Feature 2 captures that positive samples usually have poor sequence conservation in the middle part, leading to lower phastCons scores compared to negatives. We restrict this average to the region +8…+20 and −20…−8 since this region represents the middle part of the smallest introns in our set, which are 40 nt long. The differences in features 3 to 5 were always computed D. melanogaster vs. the orthologous intron of another species. These three features capture sequence variation at the splice sites and variation of the intron length in evolution.
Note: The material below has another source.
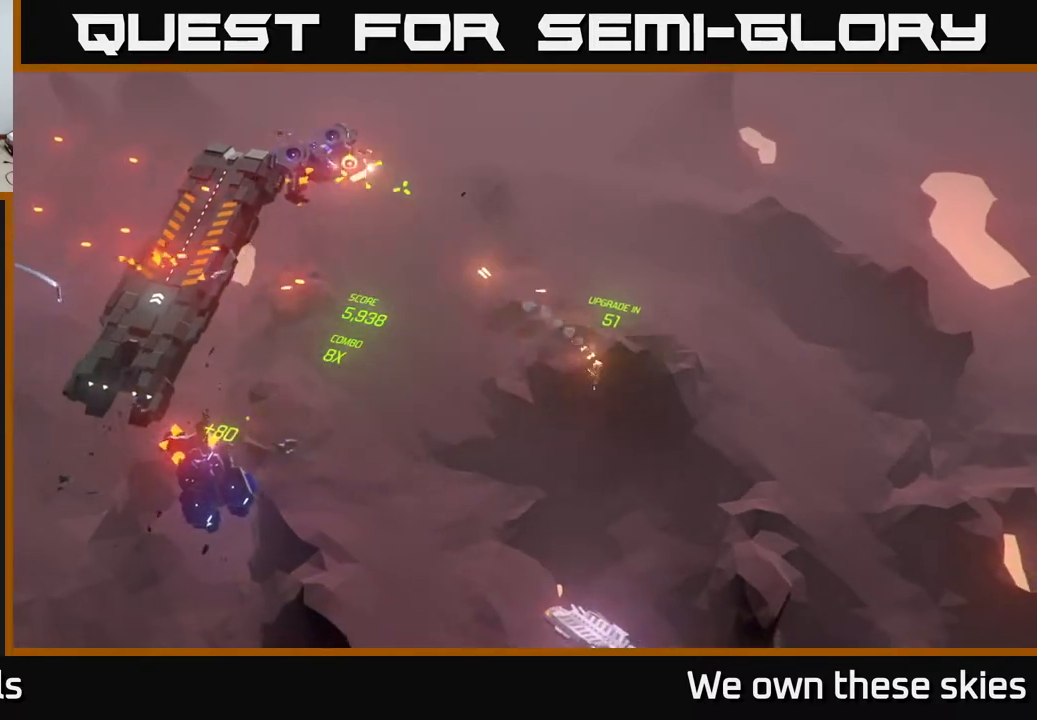
{"buttons": [], "left_stick": "left", "events": [[317, "left_stick", "left"]]}
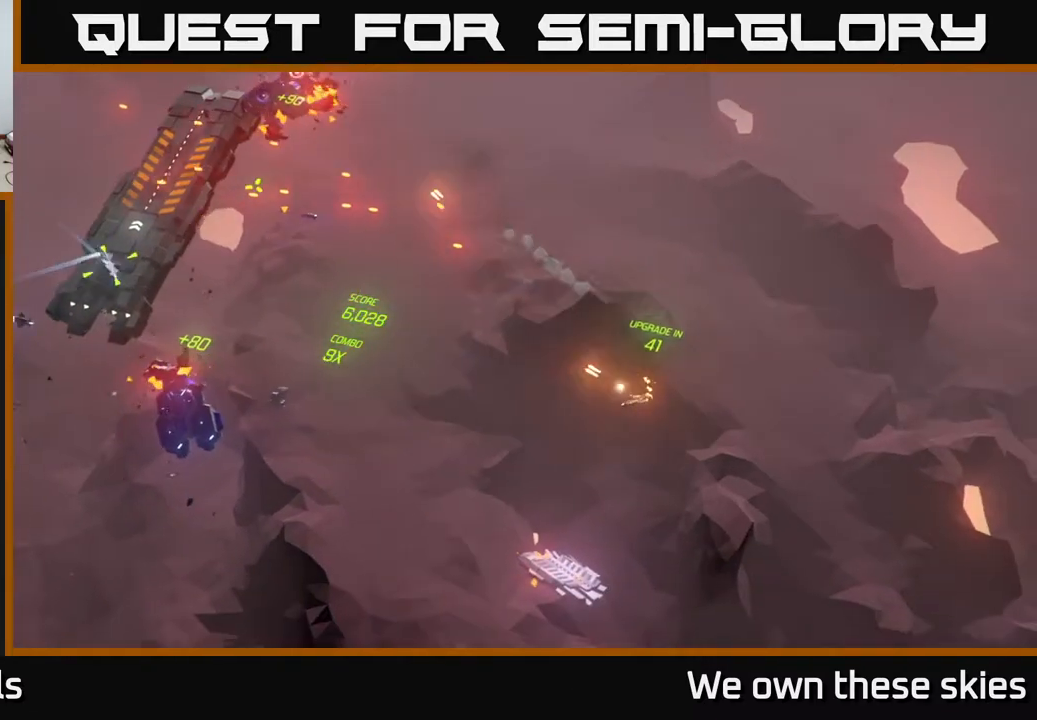
{"buttons": [], "left_stick": "up", "events": [[483, "left_stick", "up"]]}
We used libsvm 2.85 (http://www.csie.ntu.edu.tw/∼cjlin/libsvm/) to train a radial basis kernel on input data consisting of the five features. For training and testing, all input features were scaled to the interval [−1,+1] using svm-scale. Since training the SVM kernel on the entire training set is computationally very expensive due the large size (133,808 introns), we randomly extracted 5000 predictions and trained the kernel on them.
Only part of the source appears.